My first blog post will be about none other than alcohol! Why bring up this topic, you may ask? This social lubricant, this vice to Irish tradition
and ambition, and the reason why Facebook hosts an exuberent amount of pictures on its server is one of the most largely regarded institutions in America. Let’s face it, I could be completely smashed right now. I’ve seen me do it before.
This blog is about alcohol. And not empowering people to drink. Nay nay, this is a post to glorify those people who don’t drink alcohol. Those people who go to parties and love life sober, the people who regard drinking as a thing they don’t really need, the individuals who have seen what has happened and happily reject a brewski. Don’t get me wrong, no one likes a hypocrite; I assure you, I’ve had many a brewski (with some broskies) and loved life under the wonderful spell thanks to Charlie Mopps. But there are days like tonight where I say (to myself, with affection) “Hey, why not keep it low key?” It’s moments like these when I realize that those people who abstain from alcohol are not anti-social; they have self control. They’re able to life life and enjoy it without any social lubricant at all. They have full confidence in themselves to reject the 12-ounce can, and to stay away from the water bottle containing oftly-thick water.

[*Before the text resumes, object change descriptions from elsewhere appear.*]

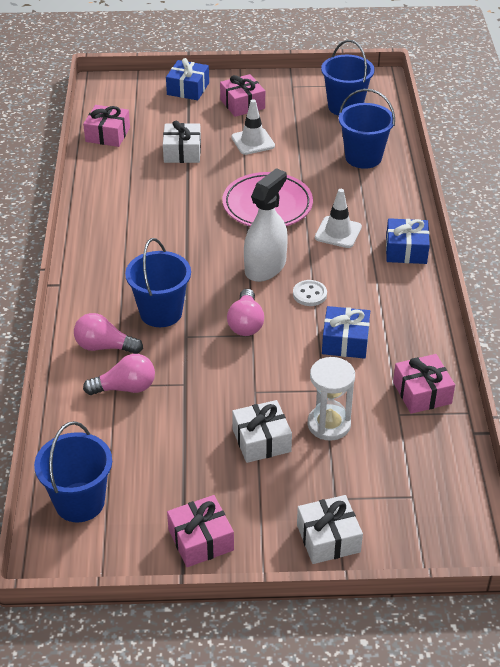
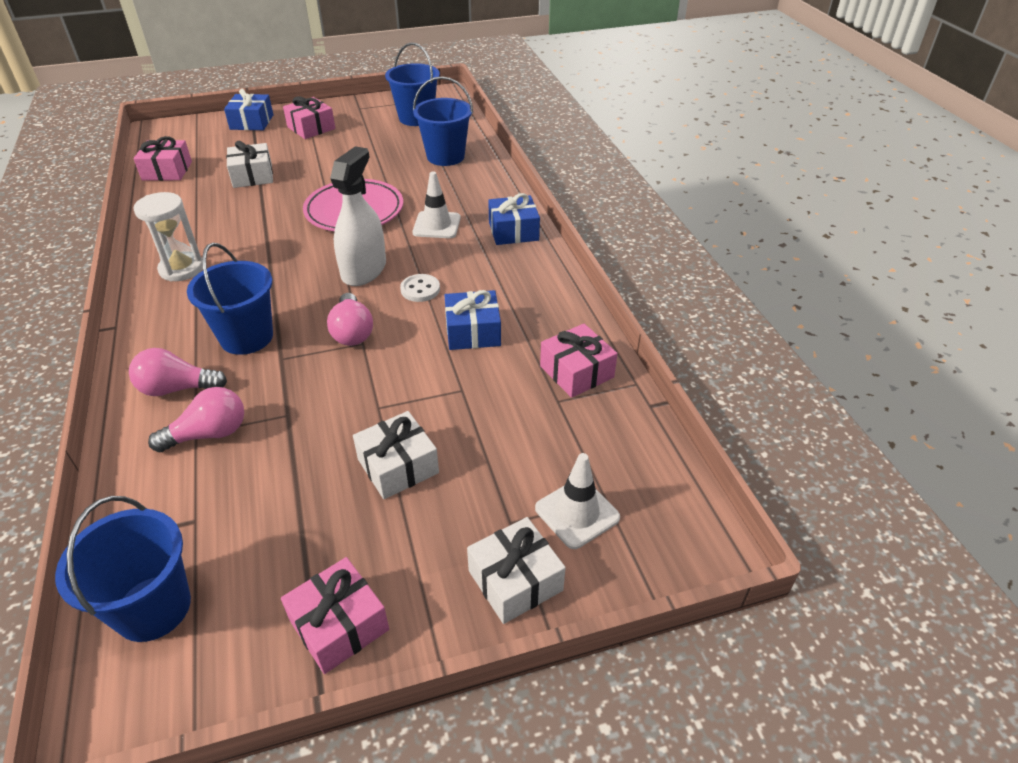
camera: 15 degrees left, 0 degrees up
(253, 142) = (328, 157): white traffic cone -> white traffic cone (577, 513)
(329, 424) = (478, 429): white hourglass -> white hourglass (181, 269)

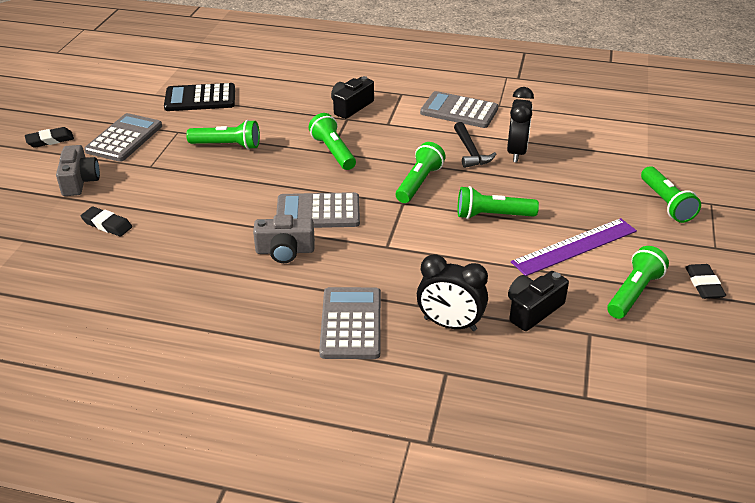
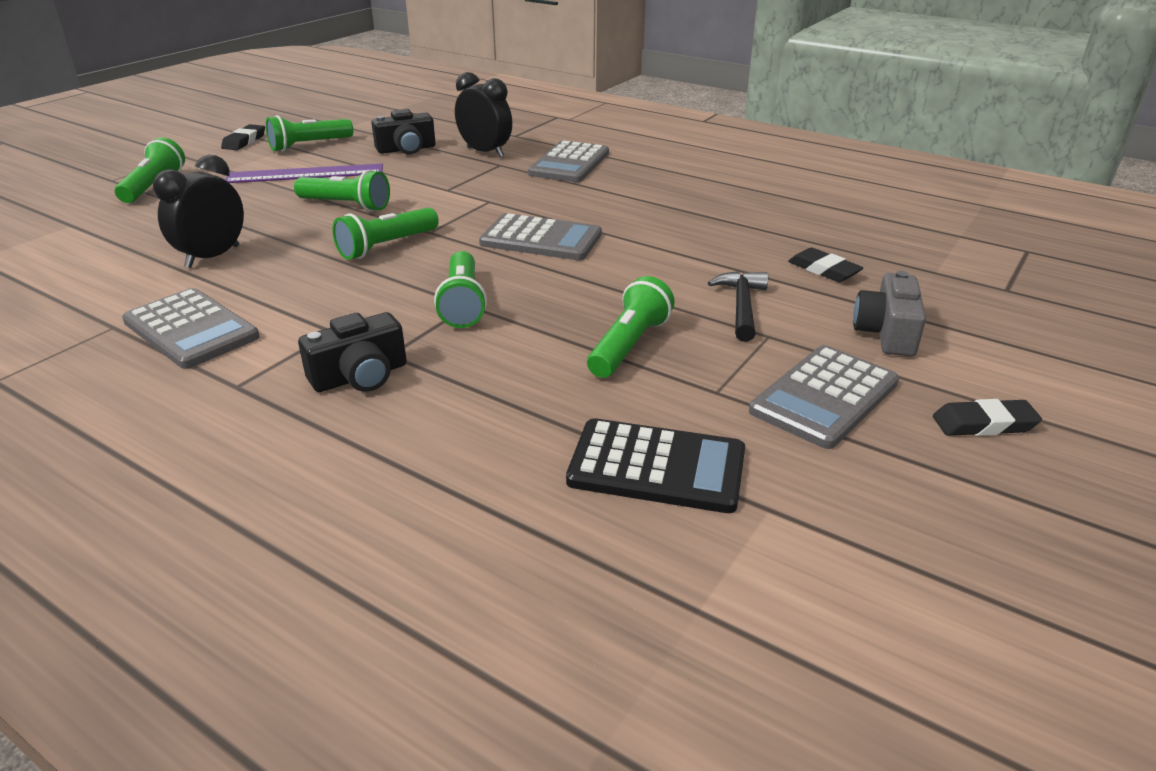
camera: 160 degrees left, 5 degrees down
(227, 145) = (629, 345): green flashlight -> green flashlight turned 90 degrees clockwise
(285, 251) = (602, 213): grey camera -> none
(470, 152) = (270, 268): black hammer -> black hammer (741, 306)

Okay, okay, you’re going to need to calm down! I know exactly what you’re thinking: “But Marc Anthony, those people throw down this opportunity with glee and a skip with accomplishment and, often, disdain!” Yes, there are those gifted enough to be passionate about their sense of self-righteousness. For those, I bite my thumb at you. For the rest, who simply understand the pros and cons and go the path less followed, I salute you.
For those who don’t actually enjoy the taste of brew or an acetone aftertaste, it’s 1000% percent up to you to choose. In the words of angry moms around the world, follow the new slogan “Be the wall” (www.bethewall.org). For those who enjoy the taste of brew, follow my footsteps and thank the sober ones for showing us how to drunkenly navigate around walls.